HOY ES 8 DE MARZO, DÍA INTERNACIONAL DE LA MUJER TRABAJADORA.
TAMBIÉN DE LA MUJER CHINGONA.
MUY SIMBÓLICO EL DÍA DE AYER, POR CIERTO...
Yo sabía cómo se llamaba a causa del primer intento que hice por leer un libro en Alemán. Aquella vez fracasé con todo lo que estaba en alemán. Sólo entendí "Eltern"... pero el libro traía algunas palabras en castellano: unas palabras de Borges y el nombre de Margarita.
En aquellos breves momentos en que me "enamorisqué" (que para colmo aquello hacía corto circuito con mi apasionamiento por Valerio) moría por saber cómo era... físicamente, pues. Por mi mente pasaron todo tipo de rostros, edades, estaturas, complexiones, etc.
Finalmente el "enamoriscamiento" se declaró platónico, y entonces mis devaneos con Margarita se volvieron literarios. Y escribí un cuento donde la protagonista era justamente Margarita... en mi cuento tenía unos 13 años y... algún día lo publicaré. Era un cuento bonito.
Pero hay que aclarar una cosa. Hace algunos muchos años yo ya había escrito el cuento donde la protagonista era Margarita, justamente. Era mi nombre favorito para mis heroínas; así como el nombre favorito para mis héroes era Manuel. Así que recordé aquél viejo cuento y ahora, con rostros -o la carencia de ellos- quise reescribirlo. Pero ya no podía. En aquél cuento yo era Manuel, por supuesto, y mi amor muy posible (digo, por eso era hombre en mi propio cuento) era la misteriosa Margarita. Pero en el cuento tenía yo 17 años -y al escribirlo, pues igual- todo ocurría en la preparatoria... y pues no... no... tantos años de distancia, tanta vida... tanto olvido entre aquella frescura del cuento y la yo de ahora... ¿cómo?
Pero finalmente el enamoramiento remitió totalmente. En parte porque hubo un intento inconsciente de mi parte por hacerlo ver, en parte porque hubo un ¡NO! demasiado sutil, pero suficientemente claro. Y, en parte, porque la afabilidad y la cercanía desbarataron todo velo capaz de sostener tales enamoramientos.
(Con Valerio fue otra historia muy diferente porque ahí no hubo ni declaraciones ni negativas: todo se volvió una especie de juego que lo volvió todo irreal y divertido... pero luego les cuento esa historia).
El caso es que, a partir de entonces, todos los "personajes" del enamoramiento platónico se diluyeron y este pobre blog se quedó, como se habrán dado cuenta, un poco abandonado (y hasta fue "tomado" por treintañeros y solteros cuarentones y... bueno, ya se saben la historia).
Pero hace años, cuando acababa de aprender qué era la materia non-signata, me divertía pensando en que mis dos amores platónicos tenían esposas non-signatas: yo sabía que estaban casadísimos, pero ni idea de cómo eran sus señoras esposas. Luego me enteré de sus nombres (¡ja! curiosamente del otro nombre también fue en una dedicatoria de un libro).
Pero un día ambas se revelaron muy signatas y corporales.

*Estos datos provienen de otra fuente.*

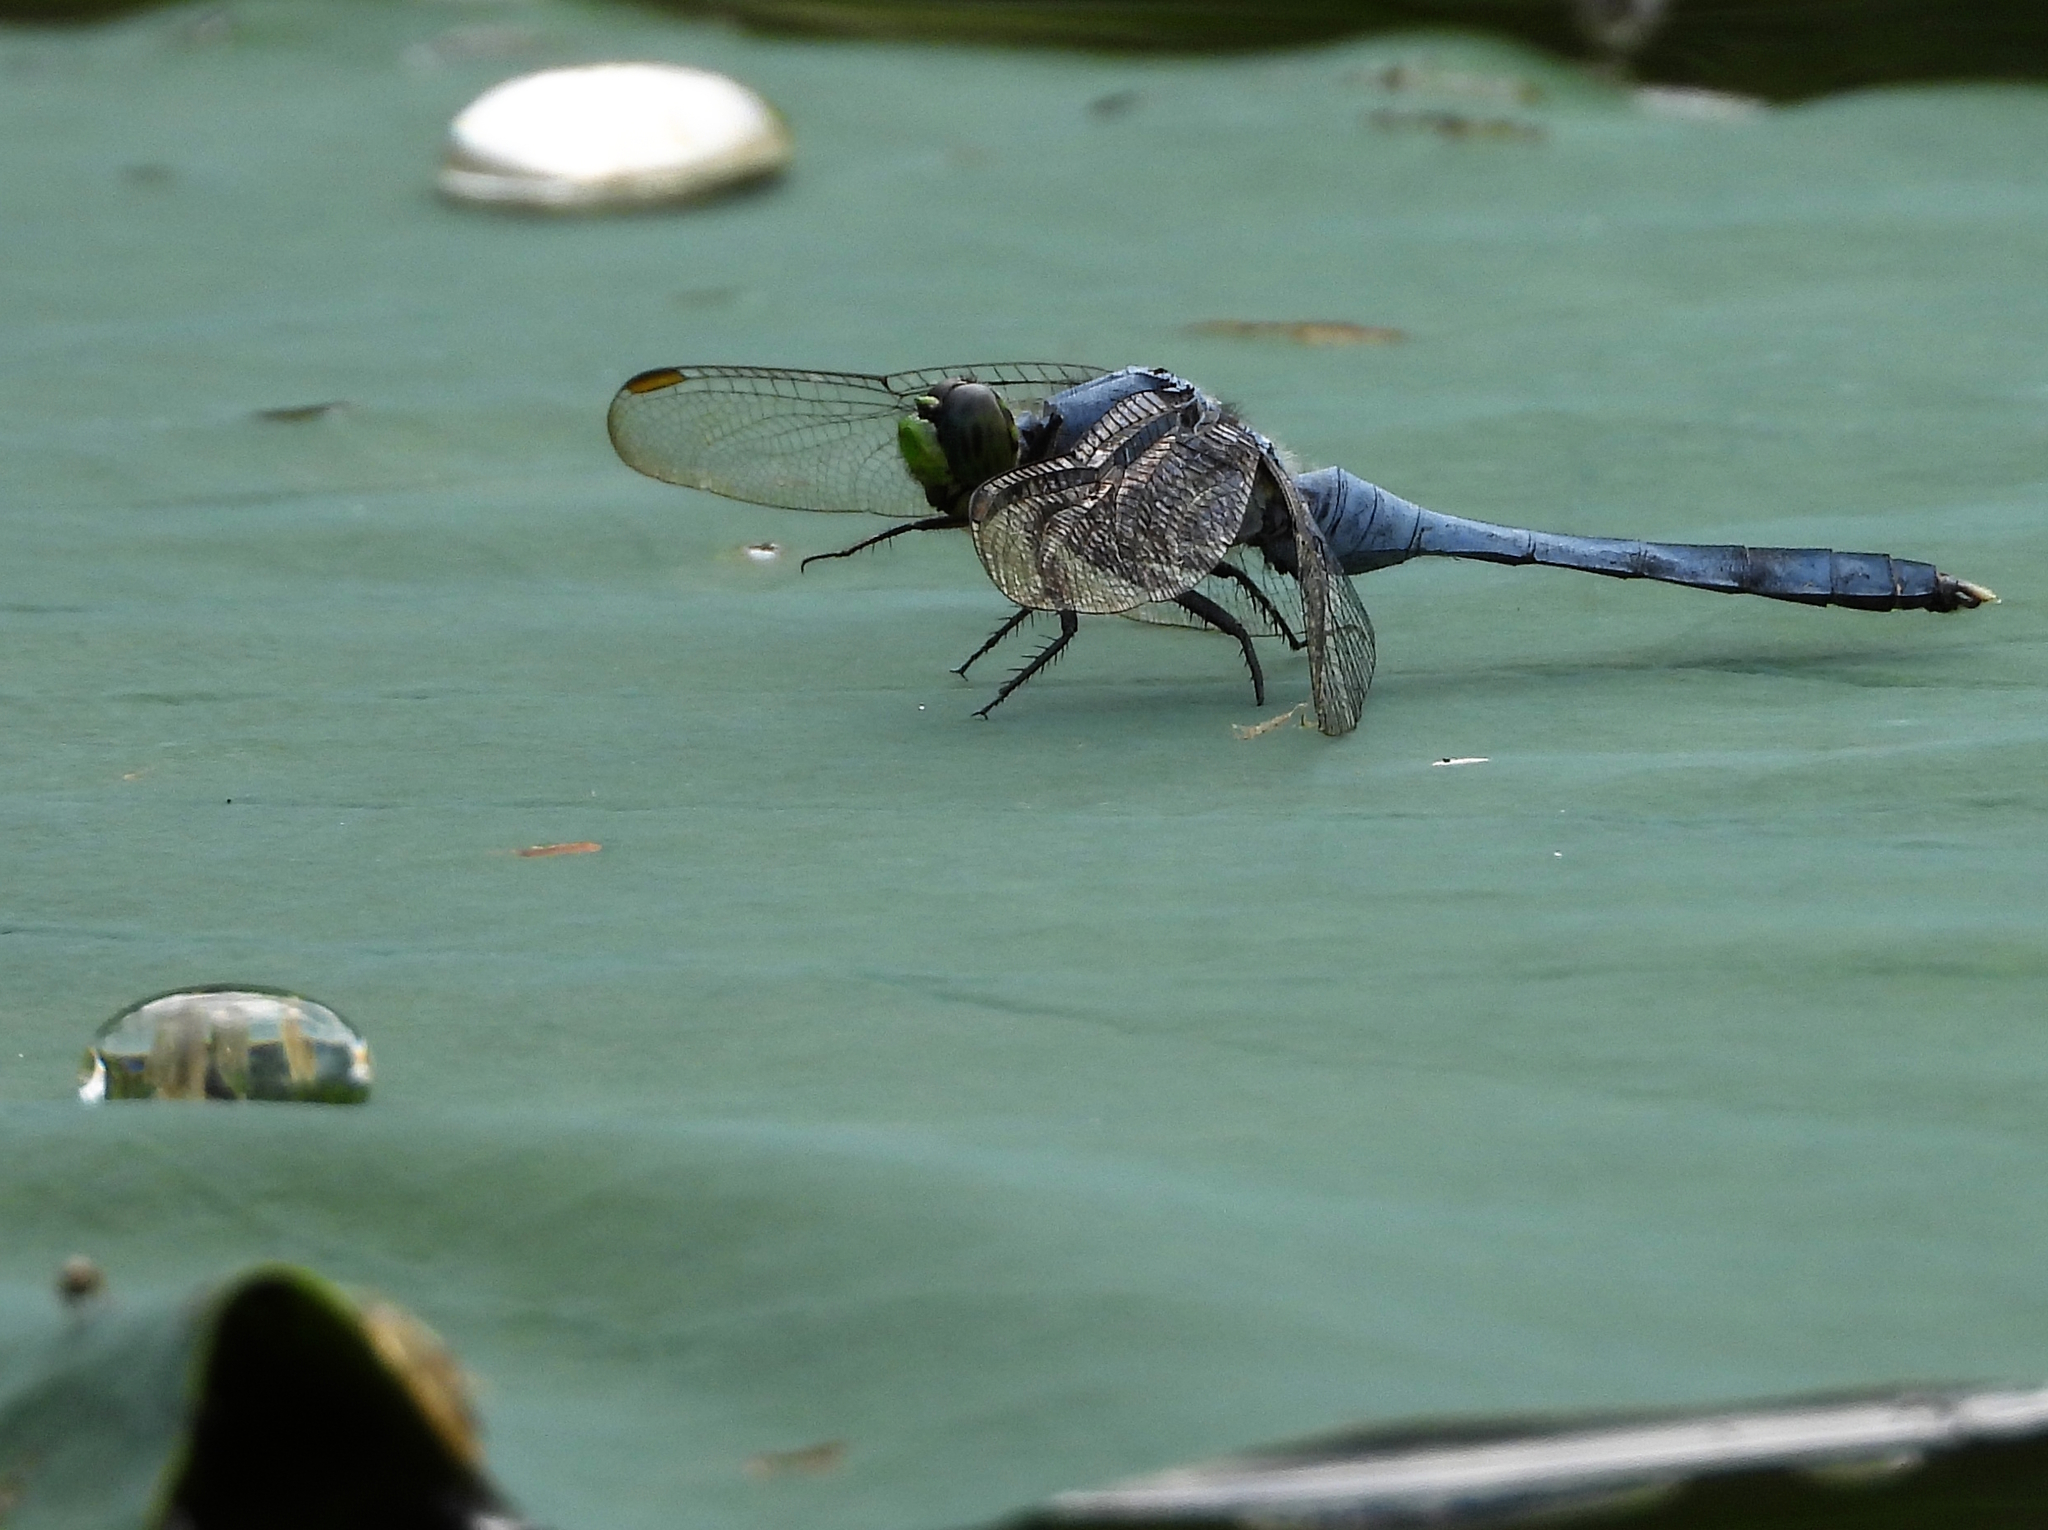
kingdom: Animalia
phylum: Arthropoda
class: Insecta
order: Odonata
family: Libellulidae
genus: Erythemis
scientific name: Erythemis simplicicollis
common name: Eastern pondhawk
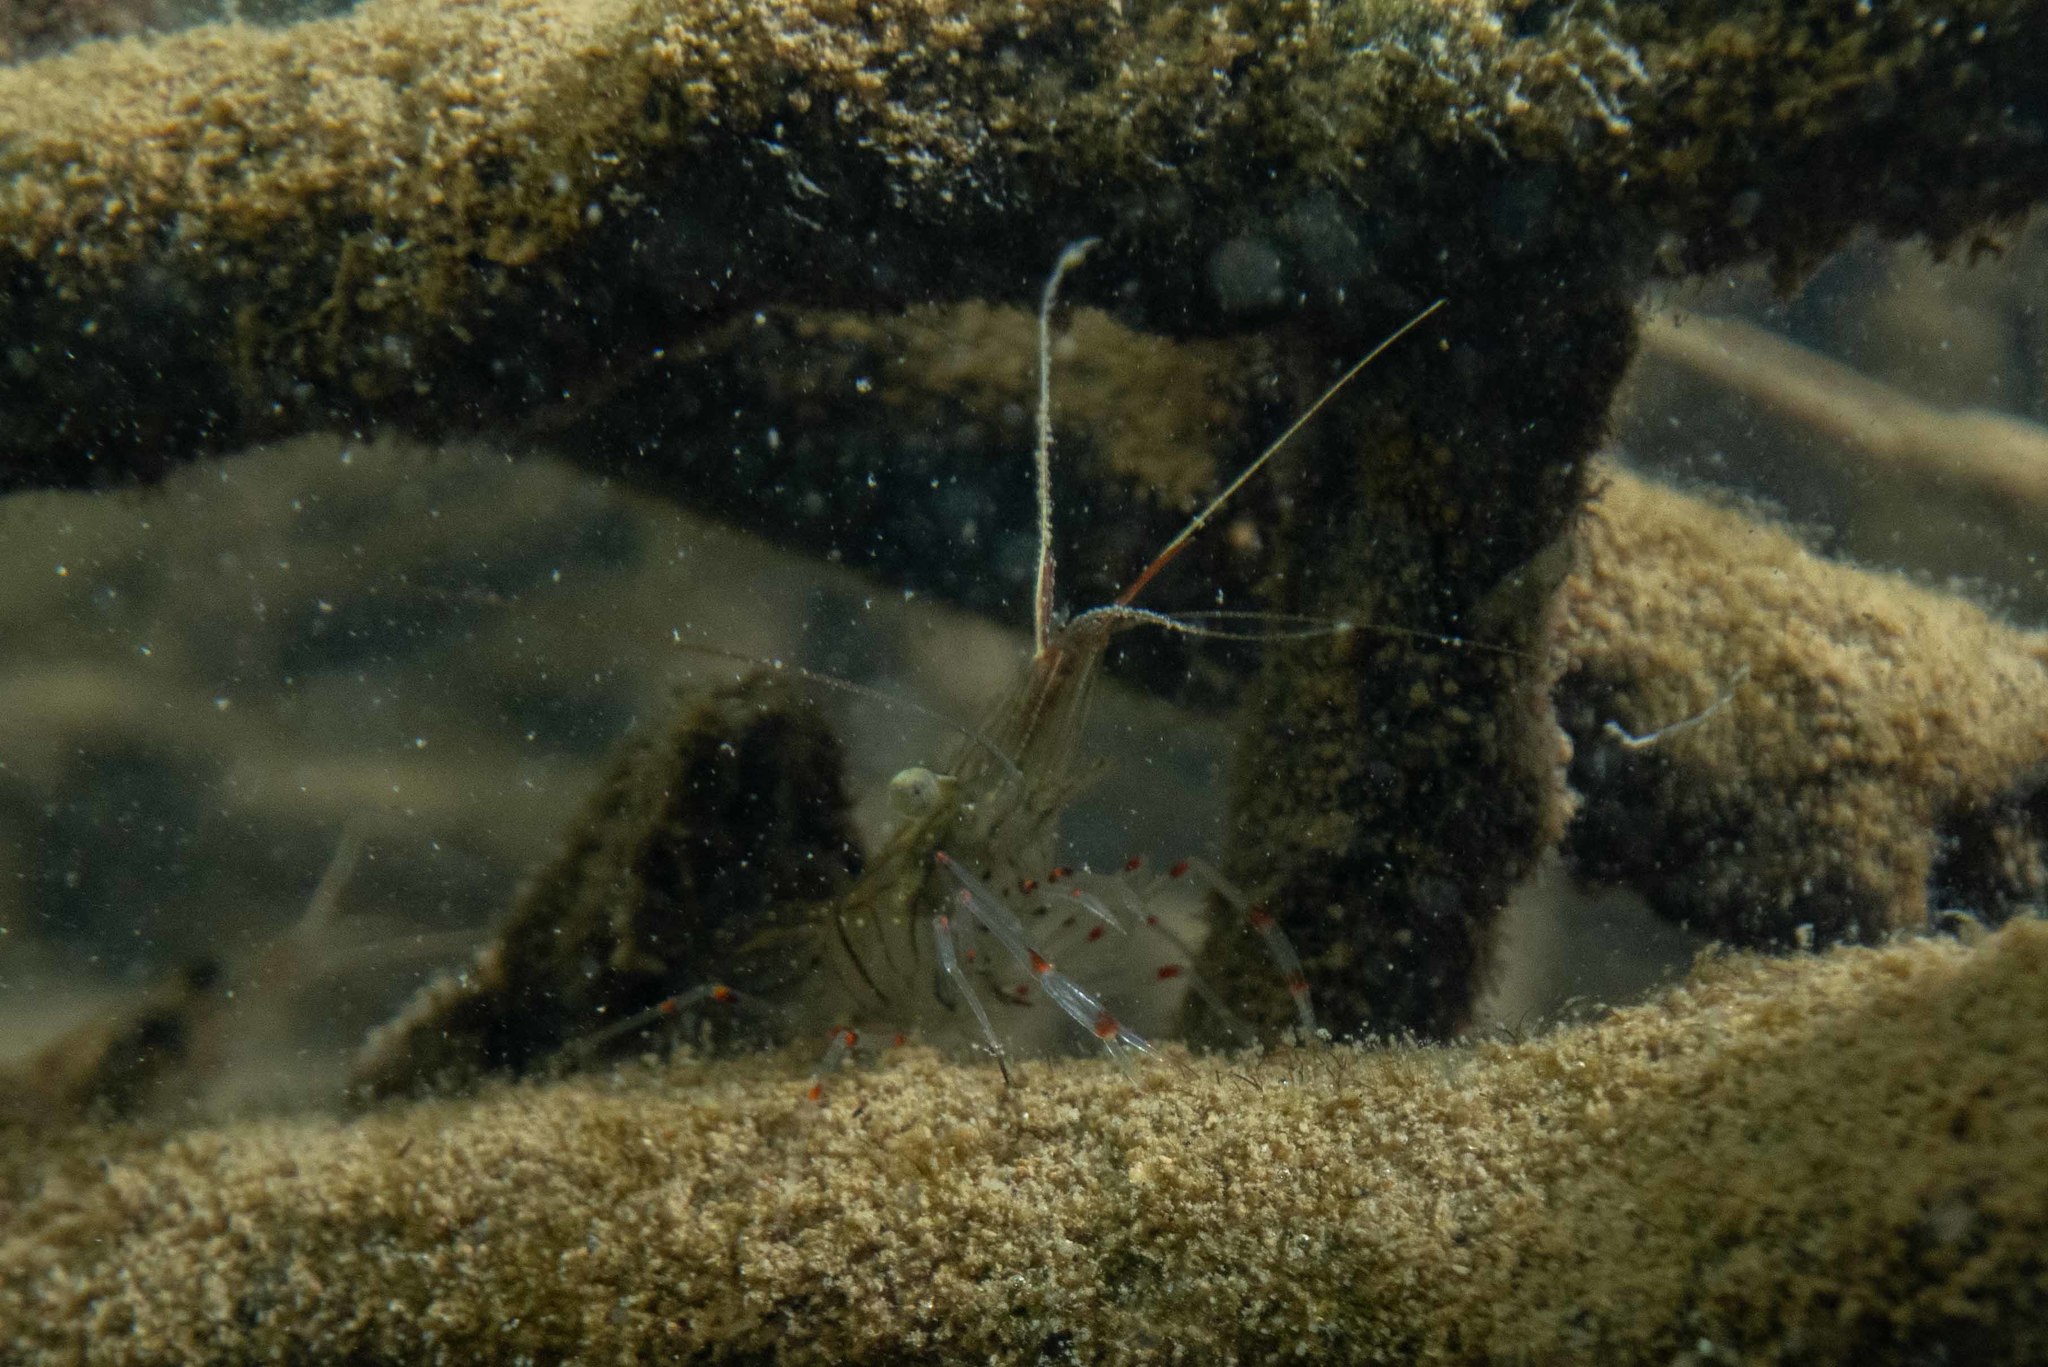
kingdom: Animalia
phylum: Arthropoda
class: Malacostraca
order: Decapoda
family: Palaemonidae
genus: Palaemon
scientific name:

Primero conocí a Claudia (y, para mi tremenda sorpresa, acabó moviendo todas mis fibras bi... ejem... ambidiestras... ¿cómo les digo? ejem...).
Y hoy conocí a Margarita.
Y la situación fue tan inesperada y tan "extraña" que, en ese momento, lo único que pude sentir fue una especie de empatía extrañan. No me pregunten: no tengo idea de qué fue lo que pensé... o sentí, más bien... les digo: una especie de empatía. De "¡mucho gusto!"
---------------
Dos cosas he aprendido durante los casi tres años de este blog.
Primero, que hay que irse a vivir al mundo real. Y basta de enamoramientos platónicos (¡bueno! ¡ténganme piedad! ¡ambos además de ultraguapísimos resultaron producir en mi el tan temido síndrome de "transferencia"!)
Segundo, que de ese par de señoras me queda muy claro algo: son unos mujerones. En ninguno de ambos casos puede decirse "detrás de un gran hombre..." y pelotudeces similares. Porque están a la par de sus maridos: unos varonazos. Y que de ello he de aprender una cosa: yo también quiero ser un superlativo... y quizás entonces encuentre a otro superlativo. Y si no, pos no y tan, tan.